I would be unsurprised if some of the strategy advice isn't actually somewhat dated by now too, since the game has evolved so much since 2002, but I'm supremely unqualified to comment as to how. For me, the most useful portion of the book was probably the bits on Hold'em strategy that overlapped with the material covered in Phil Gordon's Poker: The Real Deal, so I could get a sense of what's the same and what was approached differently. For example, the Phils group what they consider to be "playable hands" differently, but overall there's not much disagreement over how strong various starting hands are. It would have been interesting to look at the advice side by side, but I gave the Gordon book back to the library.

To be frank, for me, the most enjoyable aspect of the book was reading the section about playing in fancy high-roller tournaments while simultaneously watching Hellmuth lose his shirt to Cate Hall on Poker Night in America's Twitch channel. I would read the hell out of a poker book by Cate Hall, by the way.

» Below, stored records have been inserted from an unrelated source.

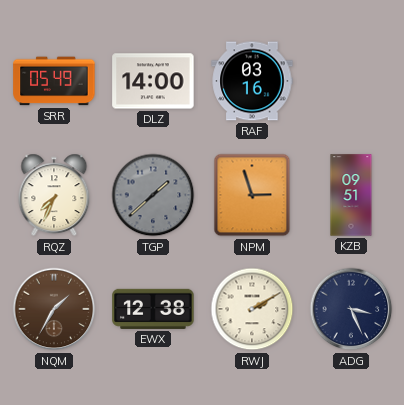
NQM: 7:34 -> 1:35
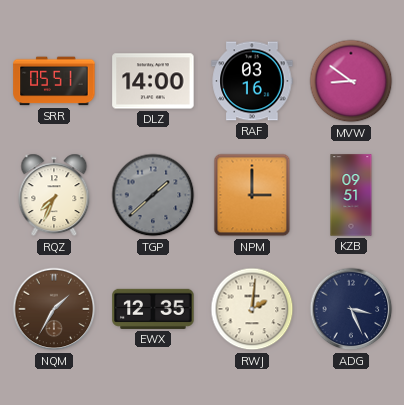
SRR: 05:49 -> 05:51
MVW: none -> 8:51
NPM: 2:57 -> 3:00
EWX: 12:38 -> 12:35
RWJ: 2:10 -> 2:01
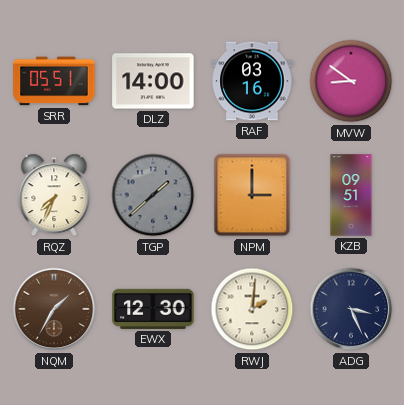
EWX: 12:35 -> 12:30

I think this book may be interesting to people for whom poker is an entirely foreign country that they're curious about (and who have a high tolerance for gregariously smug tour guides). But I think my next poker book is going to have to be something a bit more in-depth—and, alas, probably much heavier on math. Recommendations and/or things I could borrow would be most welcome.
bloodygranuaile: (oh noes)
A few weeks ago I wrote a piece for President's Day at work about Presidential betting (you can read it here) and I referenced Stephen Longstreet's Win or Lose: A Social History of Gambling in America, which had been quoted in another source. This, however, is not the best research practice ever, and also the tidbit quoted was interesting (it was about T.Jeff), so I checked out Win or Lose from the Boston Public Library.
This book, I found out, was published in 1977, which is almost forty years ago now. So it covers a period of time from the mid-1500s up through "the present," except "the present" is the late '70s, and things in the late '70s were very different from how they are now, and it's kind of hilarious to read, at least if you are as easily entertained by historical change as I am. I think I now need a book more thoroughly covering the time from the 1970s to the present, but Win or Lose does a reasonably thorough job of getting the lay reader up to speed with the first 400 years after Columbus' men rolled up on shore after pitching their cards overboard in a fit of piety.
The book can be a bit disjointed, progressing in more or less chronological order except when it is progressing by subject, where the subject can be either a type of gambling or a specific location or something else. The bulk of each chapter is mostly stories about individual gamblers who were very important or interesting within the given context; they're usually pretty entertaining stories even if they do seem to jump around with little in the way of transitions. But there's also time devoted to explaining how different gambling scenes worked overall, and the rises and falls of various big gambling resorts (there's an especially big section dedicated to Saratoga, New York).
The funniest bit for me was the chapter on how horse racing is far and away the most popular type of gambling in the U.S., because it really, really isn't anymore. When this book was being written, states were just starting to implement lotteries and Atlantic City was just beginning to be revived as a gambling destination. How things have changed!
Anyway, the books is nearly as good a primary historical resource about gambling as it is a secondary one, but I'm OK with that. I'm not sure I'd really recommend it to someone who only wants to read one book about gambling in the U.S. though; there's got to be something more current out there.